Faith vs. Reason

Submitted by Hannah D. on Fri, 02/17/2017 - 16:07

What is the relationship between science and religion? While modern society may be prone to suggest that reason is better than faith, a quote from a famed scientist suggests a wiser approach.

“Science without religion is lame. Religion without science is blind.” – Albert Einstein

There is no need to ignore science from a religious perspective. There are, however, faulty ways to relate science to religion, even from a religious perspective. According to Prof. Cunningham, a lecturer in “Philosophy, Science, & Religion” from coursera.org, the Intelligent Design argument can be summarized as follows:

1. There are things in nature that science can’t explain.
2. Where science can’t explain, a Designer is required to make it happen.

In other words, ID argues God from nature, sees God as a logical necessity based off of science. Does this really work? On one hand, there are two major problems in a naturalistic universe that science can’t explain all by itself: the Big Bang, and the Origin of Life.

The Big Bang’s difficulty lies primarily in logical and scientific fundamentals. Logically, you can’t get something from nothing. I don’t care if you start throwing around words like imaginary numbers, multiverses, spacetime continuum, or quantum fluctuation. I don’t care if you give it a billion or a trillion or a googolplex-illion years to happen. It’s just downright impossible. Scientifically, matter and energy cannot be created or destroyed. They can only change forms.

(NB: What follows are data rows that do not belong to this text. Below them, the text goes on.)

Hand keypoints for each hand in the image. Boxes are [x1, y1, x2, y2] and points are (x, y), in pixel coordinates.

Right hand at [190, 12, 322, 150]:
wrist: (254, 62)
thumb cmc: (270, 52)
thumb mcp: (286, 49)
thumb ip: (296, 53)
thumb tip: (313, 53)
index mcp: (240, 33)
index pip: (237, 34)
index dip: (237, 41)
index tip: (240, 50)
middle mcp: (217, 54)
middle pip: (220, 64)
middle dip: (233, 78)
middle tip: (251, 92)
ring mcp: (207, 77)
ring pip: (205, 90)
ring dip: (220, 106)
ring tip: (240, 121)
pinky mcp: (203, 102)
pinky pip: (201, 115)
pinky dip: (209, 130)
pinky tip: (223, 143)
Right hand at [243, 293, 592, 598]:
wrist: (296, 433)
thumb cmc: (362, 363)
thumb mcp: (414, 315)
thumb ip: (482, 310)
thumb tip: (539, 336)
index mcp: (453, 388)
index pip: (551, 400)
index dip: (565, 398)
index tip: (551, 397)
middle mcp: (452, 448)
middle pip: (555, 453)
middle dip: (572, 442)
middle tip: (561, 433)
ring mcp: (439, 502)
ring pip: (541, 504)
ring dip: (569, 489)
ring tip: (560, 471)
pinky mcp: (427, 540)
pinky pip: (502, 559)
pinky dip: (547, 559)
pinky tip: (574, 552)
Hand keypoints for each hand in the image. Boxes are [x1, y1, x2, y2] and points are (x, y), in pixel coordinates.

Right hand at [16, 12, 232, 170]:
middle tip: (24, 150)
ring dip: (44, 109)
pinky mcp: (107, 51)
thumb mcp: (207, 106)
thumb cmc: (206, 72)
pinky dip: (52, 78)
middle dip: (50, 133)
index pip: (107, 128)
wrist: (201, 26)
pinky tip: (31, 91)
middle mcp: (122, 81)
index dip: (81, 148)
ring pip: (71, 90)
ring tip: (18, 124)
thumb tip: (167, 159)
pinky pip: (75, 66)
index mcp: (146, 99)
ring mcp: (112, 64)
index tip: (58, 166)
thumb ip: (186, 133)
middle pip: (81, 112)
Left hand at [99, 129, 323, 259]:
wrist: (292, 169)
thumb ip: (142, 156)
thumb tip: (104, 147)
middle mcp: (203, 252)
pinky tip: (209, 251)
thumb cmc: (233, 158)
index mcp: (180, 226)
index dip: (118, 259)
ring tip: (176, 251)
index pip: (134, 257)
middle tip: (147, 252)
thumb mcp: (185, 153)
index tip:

The Origin of Life is another problem. Organic compounds spontaneously organizing themselves in an oxygen-containing atmosphere is impossible because oxygen is toxic to such compounds. Anoxic conditions don’t change things; get rid of atmospheric oxygen, and now you have to deal with deadly UV rays. Put it deep in the ocean, and you’ll find that organic molecules readily break down via hydrolysis in water. Furthermore, you need just one type of chiral “handedness” for life; opposite “handedness” is toxic to life. But every known natural process that produces chiral organic compounds produces a 50/50 mixture of both chiral forms of those organic compounds, making life, once again, impossible. Then there’s the problem of DNA, and how to get information without an informed source.

So science can’t explain these two things. It can’t explain the universe’s origins, and it can’t explain the origin of life. ID then steps in to say, since science can’t accomplish it, God did it. That’s problematic, however, on two points.

Scientifically, who knows if, in the future, science can explain these things? Our knowledge of scientific laws and how the world works has been wrong before. While it may be very unlikely that science will eventually explain them, if it did, the ID argument for God’s existence would crumble.

Religiously, theism tends to teach that God created the world to behave in an orderly, scientific fashion. He made it to be intelligible to us. To cry out, “It’s a miracle!” every time we can’t explain a natural phenomenon is both cheap science and bad theology. God made the world understandable, and gave us minds capable of understanding it.

So, what about science? Since you can’t prove God with science, is science better off without Him?

Let’s see. In a purely atheistic, purely naturalistic universe, there is nothing but molecules. That means there’s no such thing as morality, and no such thing as the self. Due to survival of the fittest, the molecules that make up “you” work together for one purpose: to propagate your genes. If you believe anything about the world at all – that it is orderly, that humans have dignity, that you should look both ways before you cross the street – it is simply an illusion created by your brain. An illusion determined by your genes after millions of years of evolution said it improved your survival value, your chances to reproduce.

Your brain tricks you into thinking that life is real, that the world is rational, when actually, life is illusory and the world is nothing. Nothing but molecules.

If all this is true, then we have no reason to trust our brains. We have no reason to believe that our brains’ methods of reasoning – by logic or science or registering information gained through our senses or anything else – represent truth about reality. We have no reason to believe that the world is an orderly place, a place which obeys laws of logic and which can be accurately studied with the scientific method. We have no reason to believe that our senses are giving us an accurate picture of reality.

It is only if God exists that we can escape this chaos. If we have religion, we can believe God created the world to be orderly. And we can believe that He made us in His image, with brains capable of accurately sensing and reasoning about reality.

Science needs God. Science requires God. Without God, science would be a fool’s errand.

So, it’s fallacious to use science to prove God exists. But without religion – without faith – science is impossible. Instead of standing at odds with each other, faith and reason are more inextricably linked that it may first seem.

Author's age when written
21
Genre
Notes

It may sound like I’m rehashing Dr. Jason Lisle’s Ultimate Proof of Creation again (and really, I kind of am), but this is actually a summary of what is taught in week 4 of “Philosophy, Science and Religion” from the University of Edinburgh’s MOOC on Coursera.